Jusqu’où les géants de la tech sont-ils prêts à aller pour répondre à la soif exponentielle de leur intelligence artificielle et de leurs infrastructures dématérialisées ? Alors que Google vient de conclure un impressionnant accord de 3 milliards de dollars pour garantir 3 000 mégawatts d’hydroélectricité, on se demande : quelle course à la puissance est réellement en train de s’orchestrer dans l’ombre des data centers américains ? La promesse d’une énergie « propre » suffit-elle à rassurer les citoyens et à répondre à cette demande qui semble sans limite ?
Ce partenariat inédit, le plus important jamais signé dans le domaine de l’hydroélectricité, relie Google et la division renouvelable de Brookfield Asset Management. Concrètement, la première phase va permettre au géant californien de s’appuyer sur 670 mégawatts d’électricité sans carbone issus de deux centrales en Pennsylvanie. Mais à quoi ce volume énergétique va-t-il réellement servir ? Derrière l’image écolo, il s’agit tout simplement d’alimenter la voracité énergétique des plateformes cloud et IA de Google, dopées par des services en pleine explosion. Et si cette manne ne suffisait pas, l’accord permet à Google de moderniser ou d’étendre ces infrastructures selon ses besoins futurs, encore inconnus aujourd’hui.
Le choix du réseau PJM, le plus vaste des États-Unis avec 65 millions de clients, n’est pas anodin. Ce grid est déjà sous tension, mis à rude épreuve par l’appétit énergétique des stars de la high-tech américaine. Google promet pourtant une expansion « responsable » de ses infrastructures, au service de la vie quotidienne et des entreprises… Faut-il prendre ces engagements au pied de la lettre ? Quels impacts pour les communautés locales déjà confrontées à des tensions sur l’approvisionnement électrique et la montée des prix de l’énergie ?

------------------------------

ÉNONCÉ A:
Répondez à ces questions à partir de l'article sur l'accord hydroélectrique de Google.
(i) Combien de mégawatts d'hydroélectricité l'accord de 3 milliards de dollars garantit-il ?
(ii) Dans quel État se trouvent les deux centrales de la première phase ?
(iii) Combien de clients le réseau PJM compte-t-il ?
ÉNONCÉ B:
Recopiez mot pour mot le passage de l'article sur l'accord hydroélectrique de Google qui commence par « Jusqu’où les géants » et se termine par « sans limite ? ».

------------------------------

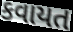
કવાયત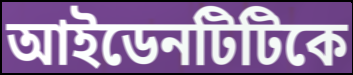
আইডেনটিটিকে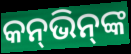
କନ୍‌ଭିନ୍‌ଙ୍କ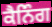
ਕੈਨਿੰਗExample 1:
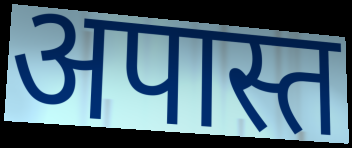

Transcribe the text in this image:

अपास्त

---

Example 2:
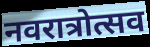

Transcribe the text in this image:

नवरात्रोत्सव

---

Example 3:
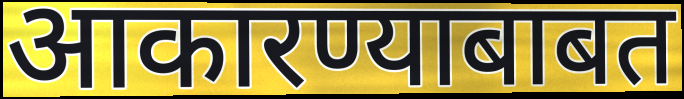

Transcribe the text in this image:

आकारण्याबाबत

------------------------------

CORRIGÉ A:
(i) 3 000 mégawatts.
(ii) En Pennsylvanie.
(iii) 65 millions de clients.

CORRIGÉ B:
Jusqu’où les géants de la tech sont-ils prêts à aller pour répondre à la soif exponentielle de leur intelligence artificielle et de leurs infrastructures dématérialisées ? Alors que Google vient de conclure un impressionnant accord de 3 milliards de dollars pour garantir 3 000 mégawatts d’hydroélectricité, on se demande : quelle course à la puissance est réellement en train de s’orchestrer dans l’ombre des data centers américains ? La promesse d’une énergie « propre » suffit-elle à rassurer les citoyens et à répondre à cette demande qui semble sans limite ?